• [Extracted text]
↓

Datacan, That is a great rule to live by. It is so true. So few dogs out there are really "aggressive dogs" compared to the "fearful" dogs. 1 in 10 would be my guess. A fearful dog is one that doesn't know where it stands in the "pack". Not only with other dogs, but even with its owner. This is a dog that will not be able to figure out how to react to other dogs. Especially on leash. It can't take flight, so his only option is fight, even if that is the last thing it wants to do. So now the humans think it is an aggressive dog.

Good observations Ozkar. I think you might be the one person on HVF that out-walks me.

We have logged 376 miles in the last two months and have come across a lot of dogs and owners that I have gotten to observe in those many miles. : Key word to describe my observations about dog ownership in heavily populated areas: "Clueless".

Is that too general or harsh a statement?

RBD


----------



## Ozkar (Jul 4, 2011)

Clueless, ignorant, call it what you will, it's a lack of education or knowledge in general however you label it. It's not just your locale either RBD, it's a global thing. I often speak with owners and their self proclaimed "Dumb Dogs" and pity the poor dog. the dog is more often than not, super intelligent and it just has an owner who cannot see that. Such a waste. 

As to some other posters, yep, sure, agree with you that some aggression is exactly that, aggression. But, more often than not what I am experiencing of late is more a lack of understanding about dog behaviour in general in the general populace. Hence this post to help define what aggression really is and the potential that it may be more fear related.

I've been staying with a friend of late who's dog is pretty disobedient. It wouldn't heel, come or sit to command. It's been two weeks of daily walks with me and my dogs it his dog now walks to heel, sits on command and recalls almost 100%. She even knows the wait command from hearing me tell my dogs and seeing them react. She is becoming a much less fearful dog for the experience. She is another example of fear aggression. 

This dog is part Staffy and part Dingo. So it's always going to be a bit weird, but it's always been outwardly aggressive to other dogs. For a while she was quite dominating of my two, till one day she pushed it too far with them and one at a time, they sat her on her arse and reminded her she isn't as tough as she thinks he is. But her fear aggressive tendencies are slowly reducing with the regular walks and training sessions she is now exposed to each day and a little rubbing off of knowledge onto it's owner.....


----------



## Azeo (Jul 27, 2012)

We go to the country park everyday for off leash walk. Apart from one or two ignorant joggers who feel they have the right to the park, when there is an athletics ground next door. Anyway back to the topic....we encountered a Labrador on the leash, growling,pulling and tugging and the owner was apologetic saying the dog was aggressive. I told him to let him off leash, as I trust in Simba to only release positive vibes as he recognises a threat when he sees one(especially from Benjy; the annoying jack russel) This Labrador clearly was just showing fear. He was let off and they played for minutes on end. The owner was very grateful and I could see the signs of relief and happiness on his face.

↑

• [List of tasks]
1. In the forum thread on fearful dogs, what two breeds is the friend's dog said to be a mix of?
2. From the forum thread on fearful dogs, repeat the passage that begins at the words "Good observations Ozkar." and stops after "(Jul 4, 2011)".
What comes next is separate material, unrelated to the forum thread.

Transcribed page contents
↓

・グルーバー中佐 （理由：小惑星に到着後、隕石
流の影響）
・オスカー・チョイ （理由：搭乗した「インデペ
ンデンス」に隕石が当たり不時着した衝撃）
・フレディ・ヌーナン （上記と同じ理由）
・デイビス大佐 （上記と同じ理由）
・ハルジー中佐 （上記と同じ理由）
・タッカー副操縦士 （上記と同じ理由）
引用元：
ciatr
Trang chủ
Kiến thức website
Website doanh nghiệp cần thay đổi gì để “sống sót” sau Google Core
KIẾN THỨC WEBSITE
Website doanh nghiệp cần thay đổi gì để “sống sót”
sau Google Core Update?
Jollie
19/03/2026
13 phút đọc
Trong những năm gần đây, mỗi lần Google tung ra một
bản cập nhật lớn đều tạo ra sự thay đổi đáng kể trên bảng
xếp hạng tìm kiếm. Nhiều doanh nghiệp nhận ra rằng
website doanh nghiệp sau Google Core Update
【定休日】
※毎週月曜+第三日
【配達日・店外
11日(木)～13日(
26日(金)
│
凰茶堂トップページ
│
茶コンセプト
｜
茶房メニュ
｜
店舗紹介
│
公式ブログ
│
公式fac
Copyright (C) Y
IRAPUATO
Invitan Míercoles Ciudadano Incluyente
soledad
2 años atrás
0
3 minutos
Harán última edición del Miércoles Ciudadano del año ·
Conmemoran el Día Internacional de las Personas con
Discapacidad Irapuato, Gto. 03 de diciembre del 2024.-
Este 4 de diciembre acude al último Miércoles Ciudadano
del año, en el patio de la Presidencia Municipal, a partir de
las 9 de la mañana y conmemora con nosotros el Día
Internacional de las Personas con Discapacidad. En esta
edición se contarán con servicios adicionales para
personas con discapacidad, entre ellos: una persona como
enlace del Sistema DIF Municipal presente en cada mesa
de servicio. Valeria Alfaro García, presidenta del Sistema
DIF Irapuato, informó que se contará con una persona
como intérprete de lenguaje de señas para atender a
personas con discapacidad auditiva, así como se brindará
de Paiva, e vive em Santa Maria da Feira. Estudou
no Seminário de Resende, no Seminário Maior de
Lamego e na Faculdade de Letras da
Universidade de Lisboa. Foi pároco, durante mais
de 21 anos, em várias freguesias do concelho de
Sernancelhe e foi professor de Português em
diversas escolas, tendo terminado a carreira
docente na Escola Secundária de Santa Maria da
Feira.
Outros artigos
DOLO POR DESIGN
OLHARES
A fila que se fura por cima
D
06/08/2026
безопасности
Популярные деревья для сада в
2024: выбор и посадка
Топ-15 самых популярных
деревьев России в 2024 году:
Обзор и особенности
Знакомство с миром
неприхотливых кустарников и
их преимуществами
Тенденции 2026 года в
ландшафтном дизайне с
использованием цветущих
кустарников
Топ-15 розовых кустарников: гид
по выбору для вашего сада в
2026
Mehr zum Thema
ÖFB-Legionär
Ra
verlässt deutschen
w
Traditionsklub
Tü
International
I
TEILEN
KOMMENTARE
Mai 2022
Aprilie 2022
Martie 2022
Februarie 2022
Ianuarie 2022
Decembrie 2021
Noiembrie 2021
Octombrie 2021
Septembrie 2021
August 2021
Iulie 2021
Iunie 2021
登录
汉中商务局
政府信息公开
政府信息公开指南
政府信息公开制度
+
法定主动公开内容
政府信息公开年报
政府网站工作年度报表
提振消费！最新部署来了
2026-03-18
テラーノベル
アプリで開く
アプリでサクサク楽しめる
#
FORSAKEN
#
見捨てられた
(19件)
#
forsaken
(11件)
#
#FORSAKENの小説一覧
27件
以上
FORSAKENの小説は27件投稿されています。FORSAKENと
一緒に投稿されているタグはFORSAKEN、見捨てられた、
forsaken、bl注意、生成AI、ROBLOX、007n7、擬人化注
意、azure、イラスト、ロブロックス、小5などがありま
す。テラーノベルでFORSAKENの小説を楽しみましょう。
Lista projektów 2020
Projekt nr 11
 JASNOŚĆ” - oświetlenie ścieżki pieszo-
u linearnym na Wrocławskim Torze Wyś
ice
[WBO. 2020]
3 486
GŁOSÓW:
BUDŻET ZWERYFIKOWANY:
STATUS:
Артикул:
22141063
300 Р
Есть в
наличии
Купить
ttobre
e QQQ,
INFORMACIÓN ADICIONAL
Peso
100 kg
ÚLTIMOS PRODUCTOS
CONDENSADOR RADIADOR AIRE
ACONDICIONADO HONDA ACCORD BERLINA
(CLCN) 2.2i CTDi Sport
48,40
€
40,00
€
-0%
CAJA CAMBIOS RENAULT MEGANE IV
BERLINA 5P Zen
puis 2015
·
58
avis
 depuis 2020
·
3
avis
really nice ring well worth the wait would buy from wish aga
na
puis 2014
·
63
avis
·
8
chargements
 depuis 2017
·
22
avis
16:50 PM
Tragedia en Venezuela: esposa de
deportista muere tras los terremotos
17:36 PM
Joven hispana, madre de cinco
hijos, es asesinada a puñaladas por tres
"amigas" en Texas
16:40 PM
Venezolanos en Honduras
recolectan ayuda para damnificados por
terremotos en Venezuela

↑

• [Answers in order]
1. Staffy and Dingo.

2.
Good observations Ozkar. I think you might be the one person on HVF that out-walks me.

We have logged 376 miles in the last two months and have come across a lot of dogs and owners that I have gotten to observe in those many miles. : Key word to describe my observations about dog ownership in heavily populated areas: "Clueless".

Is that too general or harsh a statement?

RBD


----------



## Ozkar (Jul 4, 2011)